Stored entries
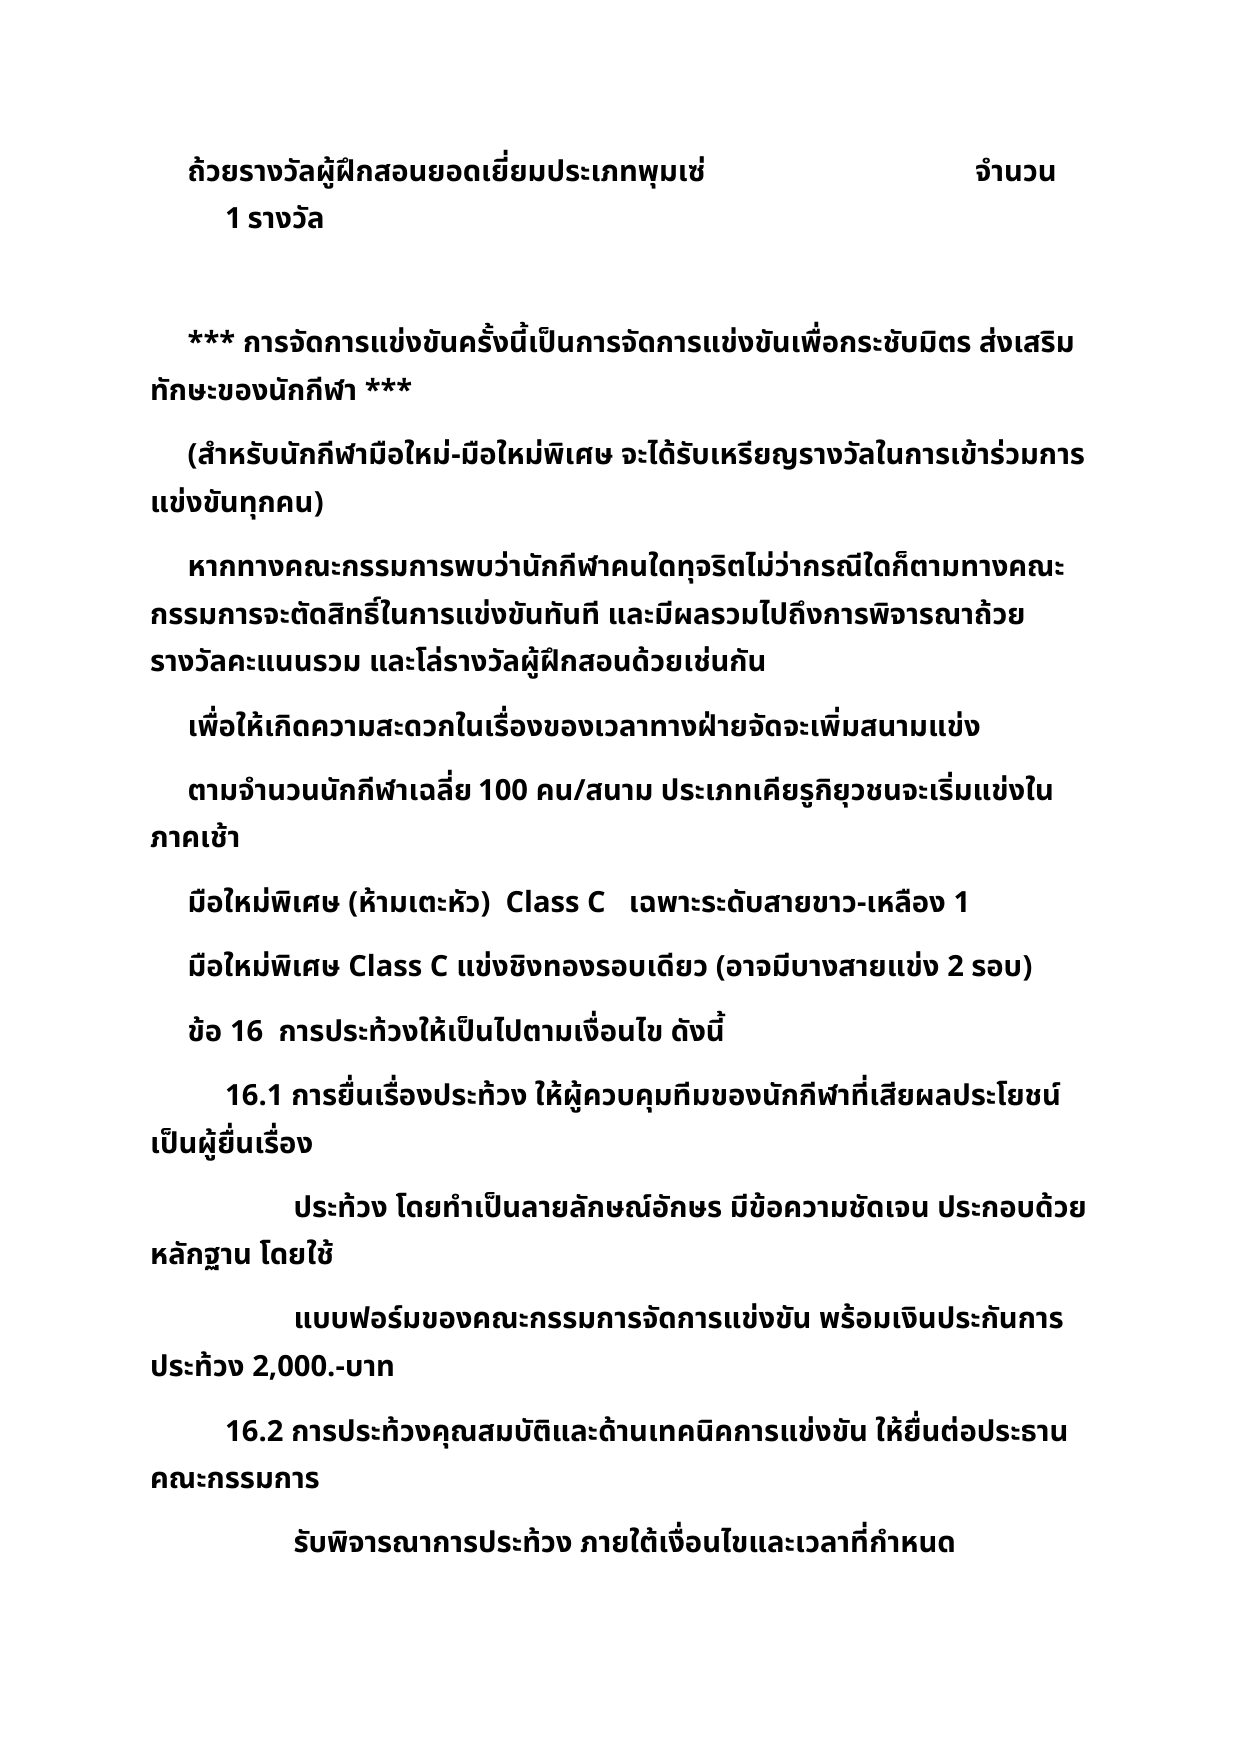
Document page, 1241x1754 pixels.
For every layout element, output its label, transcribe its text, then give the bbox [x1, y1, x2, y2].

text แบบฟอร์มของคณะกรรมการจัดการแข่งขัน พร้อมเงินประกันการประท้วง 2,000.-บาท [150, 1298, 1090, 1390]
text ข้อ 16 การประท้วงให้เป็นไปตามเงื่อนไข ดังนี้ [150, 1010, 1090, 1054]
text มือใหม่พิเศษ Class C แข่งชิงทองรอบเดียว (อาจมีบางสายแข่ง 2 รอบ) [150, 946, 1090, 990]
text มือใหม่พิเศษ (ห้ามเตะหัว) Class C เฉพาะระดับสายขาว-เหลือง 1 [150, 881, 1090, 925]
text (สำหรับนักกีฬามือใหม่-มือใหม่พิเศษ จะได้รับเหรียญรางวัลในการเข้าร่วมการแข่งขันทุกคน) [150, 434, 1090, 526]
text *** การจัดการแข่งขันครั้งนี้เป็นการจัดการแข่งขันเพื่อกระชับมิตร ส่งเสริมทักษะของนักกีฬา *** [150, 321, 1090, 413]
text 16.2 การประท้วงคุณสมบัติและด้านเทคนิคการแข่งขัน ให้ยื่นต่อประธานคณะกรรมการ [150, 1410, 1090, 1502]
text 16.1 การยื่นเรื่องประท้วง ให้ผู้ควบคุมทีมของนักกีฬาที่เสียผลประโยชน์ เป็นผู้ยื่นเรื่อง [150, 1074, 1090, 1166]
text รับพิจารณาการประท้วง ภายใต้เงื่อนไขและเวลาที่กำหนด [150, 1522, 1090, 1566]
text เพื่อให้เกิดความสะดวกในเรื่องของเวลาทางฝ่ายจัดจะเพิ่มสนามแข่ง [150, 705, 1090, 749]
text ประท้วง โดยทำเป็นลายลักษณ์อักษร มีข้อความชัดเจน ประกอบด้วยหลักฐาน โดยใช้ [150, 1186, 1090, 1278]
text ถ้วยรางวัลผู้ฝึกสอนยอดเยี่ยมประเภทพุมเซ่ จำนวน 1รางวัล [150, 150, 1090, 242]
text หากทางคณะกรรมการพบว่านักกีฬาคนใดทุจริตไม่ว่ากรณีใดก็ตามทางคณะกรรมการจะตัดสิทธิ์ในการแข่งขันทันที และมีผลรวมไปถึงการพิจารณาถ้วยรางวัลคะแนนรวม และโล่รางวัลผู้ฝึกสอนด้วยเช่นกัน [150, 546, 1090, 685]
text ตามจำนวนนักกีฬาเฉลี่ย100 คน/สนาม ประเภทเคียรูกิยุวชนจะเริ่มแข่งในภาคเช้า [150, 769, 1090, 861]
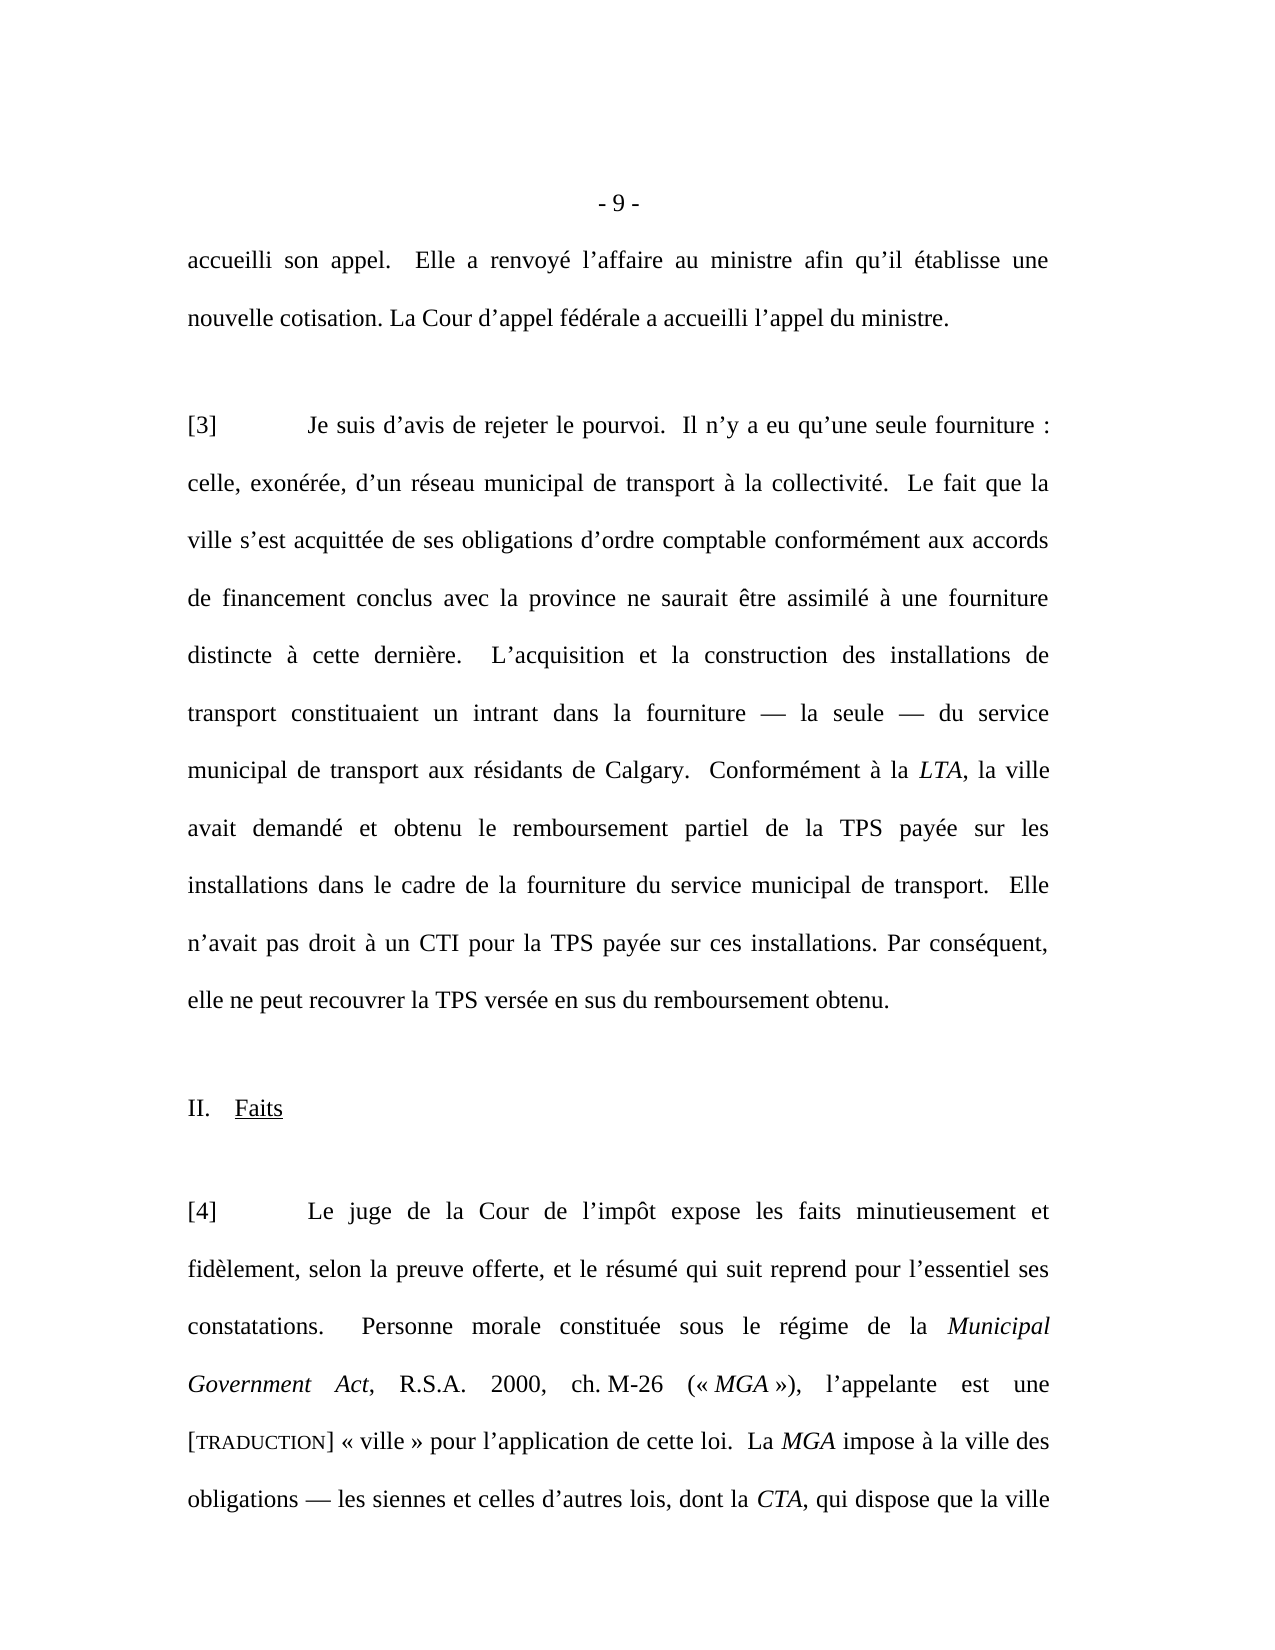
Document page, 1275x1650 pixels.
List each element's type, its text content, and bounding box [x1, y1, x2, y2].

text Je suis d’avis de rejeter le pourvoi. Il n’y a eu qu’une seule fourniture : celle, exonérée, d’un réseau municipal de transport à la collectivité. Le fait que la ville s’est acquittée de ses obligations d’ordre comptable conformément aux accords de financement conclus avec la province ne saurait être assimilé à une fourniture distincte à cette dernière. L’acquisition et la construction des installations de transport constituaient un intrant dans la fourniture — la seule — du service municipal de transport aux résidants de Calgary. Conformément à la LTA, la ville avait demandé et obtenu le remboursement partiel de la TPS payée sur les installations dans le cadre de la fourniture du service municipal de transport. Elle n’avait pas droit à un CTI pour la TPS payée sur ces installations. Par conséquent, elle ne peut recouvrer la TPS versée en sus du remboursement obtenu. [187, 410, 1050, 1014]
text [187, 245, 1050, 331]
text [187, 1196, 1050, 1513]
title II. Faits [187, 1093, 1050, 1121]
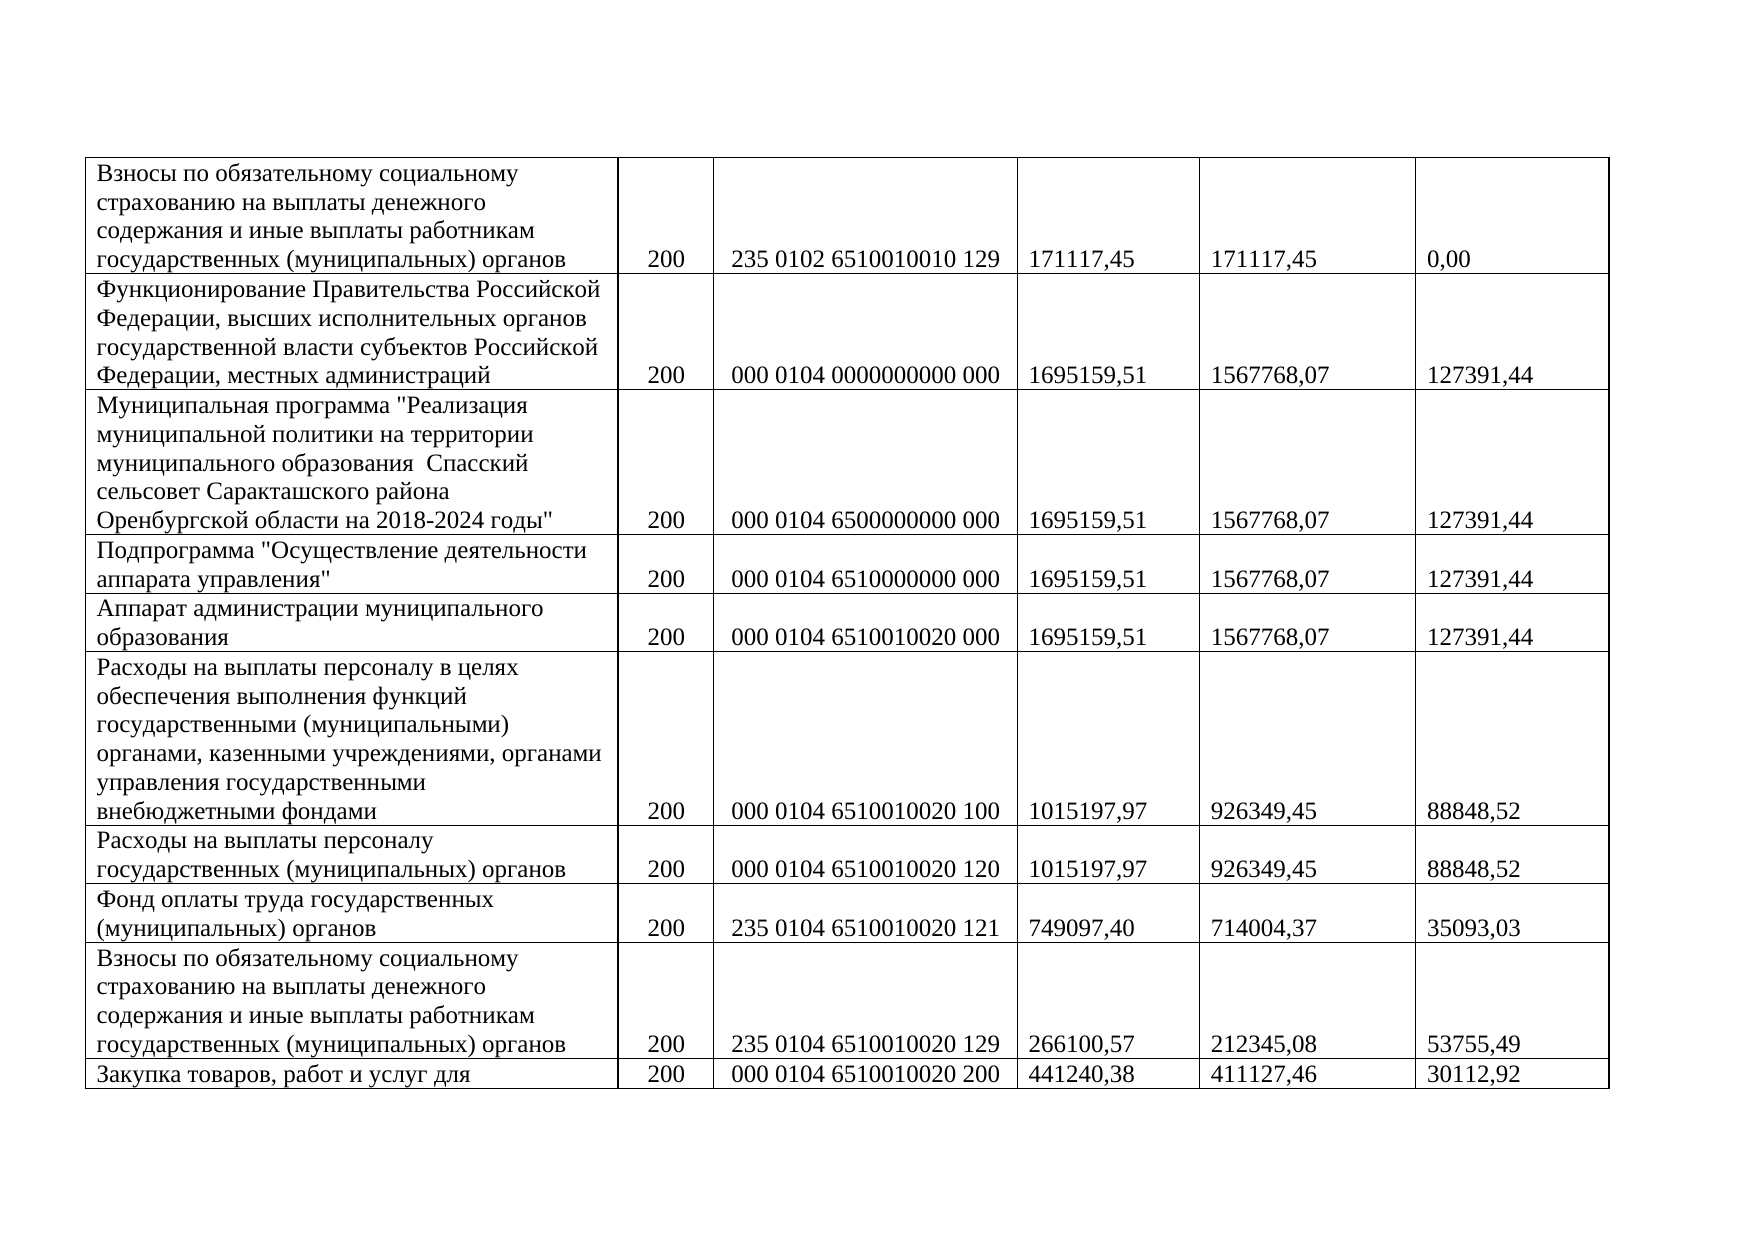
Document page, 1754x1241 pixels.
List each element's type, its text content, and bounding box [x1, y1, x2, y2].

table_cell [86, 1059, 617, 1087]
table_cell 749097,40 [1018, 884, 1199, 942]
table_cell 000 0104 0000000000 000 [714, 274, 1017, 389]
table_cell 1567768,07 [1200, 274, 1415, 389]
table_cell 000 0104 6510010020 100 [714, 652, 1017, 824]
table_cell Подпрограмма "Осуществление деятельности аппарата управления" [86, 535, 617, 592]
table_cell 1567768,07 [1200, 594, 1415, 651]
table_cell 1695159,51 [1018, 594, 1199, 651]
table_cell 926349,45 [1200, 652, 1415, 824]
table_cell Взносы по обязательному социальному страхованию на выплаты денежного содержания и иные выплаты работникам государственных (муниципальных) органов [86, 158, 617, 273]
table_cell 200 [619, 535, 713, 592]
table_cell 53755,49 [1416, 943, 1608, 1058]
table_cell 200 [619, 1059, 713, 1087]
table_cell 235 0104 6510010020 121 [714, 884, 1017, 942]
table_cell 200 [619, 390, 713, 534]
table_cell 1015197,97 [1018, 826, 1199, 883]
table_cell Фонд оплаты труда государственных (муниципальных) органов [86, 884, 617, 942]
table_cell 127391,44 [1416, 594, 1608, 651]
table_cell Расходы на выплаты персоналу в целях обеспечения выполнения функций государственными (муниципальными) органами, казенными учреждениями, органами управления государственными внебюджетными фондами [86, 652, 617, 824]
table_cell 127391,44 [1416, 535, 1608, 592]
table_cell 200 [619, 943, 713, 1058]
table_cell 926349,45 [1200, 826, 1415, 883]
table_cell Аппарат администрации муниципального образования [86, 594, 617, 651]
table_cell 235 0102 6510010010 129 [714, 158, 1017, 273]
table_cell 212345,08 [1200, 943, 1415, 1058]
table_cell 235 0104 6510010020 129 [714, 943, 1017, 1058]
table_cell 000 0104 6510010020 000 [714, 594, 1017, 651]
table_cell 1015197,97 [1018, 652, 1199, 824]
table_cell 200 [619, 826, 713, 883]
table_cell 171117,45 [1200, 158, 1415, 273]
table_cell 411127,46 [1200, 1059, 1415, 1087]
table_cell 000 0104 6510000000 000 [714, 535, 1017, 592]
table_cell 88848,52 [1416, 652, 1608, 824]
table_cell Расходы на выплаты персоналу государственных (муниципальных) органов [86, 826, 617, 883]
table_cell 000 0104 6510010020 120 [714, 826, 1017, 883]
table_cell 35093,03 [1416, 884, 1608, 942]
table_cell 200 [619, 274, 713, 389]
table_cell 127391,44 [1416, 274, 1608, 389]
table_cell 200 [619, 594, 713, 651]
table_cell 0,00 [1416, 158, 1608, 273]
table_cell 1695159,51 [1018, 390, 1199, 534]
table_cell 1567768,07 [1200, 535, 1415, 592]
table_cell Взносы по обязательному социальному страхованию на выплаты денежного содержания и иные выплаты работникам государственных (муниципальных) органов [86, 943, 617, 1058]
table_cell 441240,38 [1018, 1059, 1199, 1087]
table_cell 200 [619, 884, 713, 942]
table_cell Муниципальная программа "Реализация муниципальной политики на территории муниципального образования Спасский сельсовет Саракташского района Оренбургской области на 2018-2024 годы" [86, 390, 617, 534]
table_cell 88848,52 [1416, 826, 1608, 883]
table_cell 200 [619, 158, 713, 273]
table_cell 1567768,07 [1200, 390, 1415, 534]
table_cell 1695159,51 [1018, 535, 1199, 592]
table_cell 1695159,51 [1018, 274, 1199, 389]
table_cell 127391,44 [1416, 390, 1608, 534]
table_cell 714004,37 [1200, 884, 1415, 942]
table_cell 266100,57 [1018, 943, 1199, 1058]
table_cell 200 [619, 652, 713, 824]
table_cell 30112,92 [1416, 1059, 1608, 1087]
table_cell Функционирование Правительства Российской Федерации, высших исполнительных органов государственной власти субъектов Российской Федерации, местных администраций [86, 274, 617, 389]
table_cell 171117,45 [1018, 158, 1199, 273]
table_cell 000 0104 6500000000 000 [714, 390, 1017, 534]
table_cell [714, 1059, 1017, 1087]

Work task
Your task is to copy each line of the data above that holds "page".

Response box
Document page, 1241x1754 pixels.
Document page, 1275x1650 pixels.
Document page, 1754x1241 pixels.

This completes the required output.